"The estimated under-recoveries (on sale of fuel) was Rs 9,274 crore (Rs 92.74 billion) for 2003-04 and Rs 20,146 crore (Rs 201.46 bilion) for 2004-05, which is projected to rise to Rs 38,154 crore (Rs 381.54 billion) during the current year," Petroleum Minister Mani Shankar Aiyar said.
Public sector oil marketing companies - Indian Oil Corporation, Bharat Petroleum Corp and Hindustan Petroleum Corp have modulated the price increase in petrol diesel and maintained the prices of subsidised domestic LPG and PDS kerosene despite the steep rise in international prices. This has resulted in huge revenue loss on sale of all these products.

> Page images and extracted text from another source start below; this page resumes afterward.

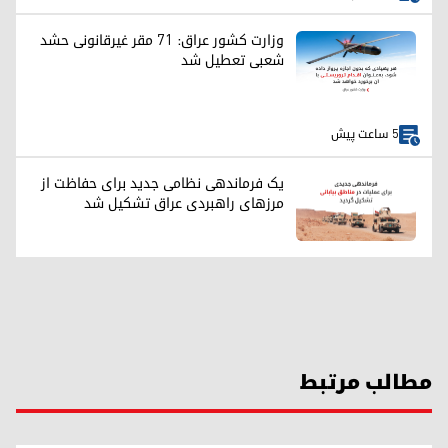
وزارت کشور عراق: ۷۱ مقر غیرقانونی حشد
شعبی تعطیل شد
5 ساعت پیش
یک فرماندهی نظامی جدید برای حفاظت از
مرزهای راهبردی عراق تشکیل شد
مطالب مرتبط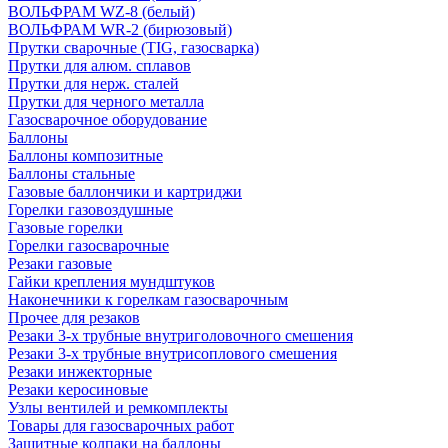
ВОЛЬФРАМ WZ-8 (белый)
ВОЛЬФРАМ WR-2 (бирюзовый)
Прутки сварочные (TIG, газосварка)
Прутки для алюм. сплавов
Прутки для нерж. сталей
Прутки для черного металла
Газосварочное оборудование
Баллоны
Баллоны композитные
Баллоны стальные
Газовые баллончики и картриджи
Горелки газовоздушные
Газовые горелки
Горелки газосварочные
Резаки газовые
Гайки крепления мундштуков
Наконечники к горелкам газосварочным
Прочее для резаков
Резаки 3-х трубные внутриголовочного смешения
Резаки 3-х трубные внутрисоплового смешения
Резаки инжекторные
Резаки керосиновые
Узлы вентилей и ремкомплекты
Товары для газосварочных работ
Защитные колпаки на баллоны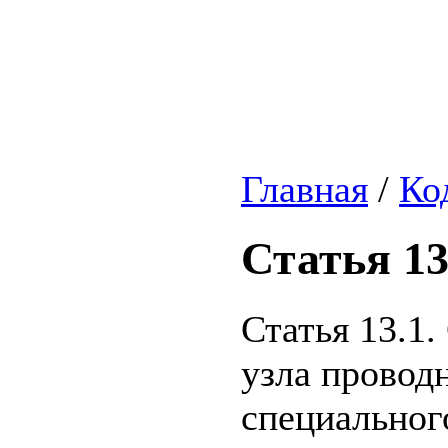
Главная
/
Ко
Статья 13
Статья 13.1
узла провод
специальног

This burden would be equitably shared by consumers, the government and the oil companies. "Accordingly, from 2003-04 onwards, the government introduced the subsidy sharing mechanism in which, after taking into account the subsidy
provided for the fiscal budget, the balance is shared by the upstream (ONGC and GAIL) and the downstream companies (IOC, BPCL and HPCL) equitably," he said.

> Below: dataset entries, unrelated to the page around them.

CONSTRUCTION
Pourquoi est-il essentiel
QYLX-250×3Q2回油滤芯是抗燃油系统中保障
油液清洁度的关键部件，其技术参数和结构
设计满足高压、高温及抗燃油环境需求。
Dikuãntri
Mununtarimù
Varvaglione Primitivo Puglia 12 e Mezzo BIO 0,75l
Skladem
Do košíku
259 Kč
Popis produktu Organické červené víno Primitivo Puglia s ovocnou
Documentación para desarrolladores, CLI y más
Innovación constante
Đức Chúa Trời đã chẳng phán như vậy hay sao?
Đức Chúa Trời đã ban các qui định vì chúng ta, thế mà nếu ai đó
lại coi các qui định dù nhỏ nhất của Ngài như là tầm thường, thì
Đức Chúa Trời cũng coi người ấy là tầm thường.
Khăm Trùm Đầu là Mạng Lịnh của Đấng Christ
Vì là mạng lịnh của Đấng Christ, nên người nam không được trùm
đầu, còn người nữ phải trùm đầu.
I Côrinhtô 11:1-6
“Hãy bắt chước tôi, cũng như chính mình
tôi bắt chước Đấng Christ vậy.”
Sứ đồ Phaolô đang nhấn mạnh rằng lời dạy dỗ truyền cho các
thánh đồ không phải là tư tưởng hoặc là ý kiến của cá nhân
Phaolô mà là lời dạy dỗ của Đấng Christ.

While petrol, diesel and LPG prices have been raised twice this year, Oil and Natural Gas Corp's share of the subsidy has almost doubled.
"In order to compensate the public sector oil marketing companies on account of mounting under-recoveries suffered by them over and above the amount allowed as subsidy through the Budget, the government has decided to issue oil bonds. The ministry of finance has made provision to issue bonds of the face value of Rs 5,750 crore (Rs 57.50 billion) during the current financial year," he said.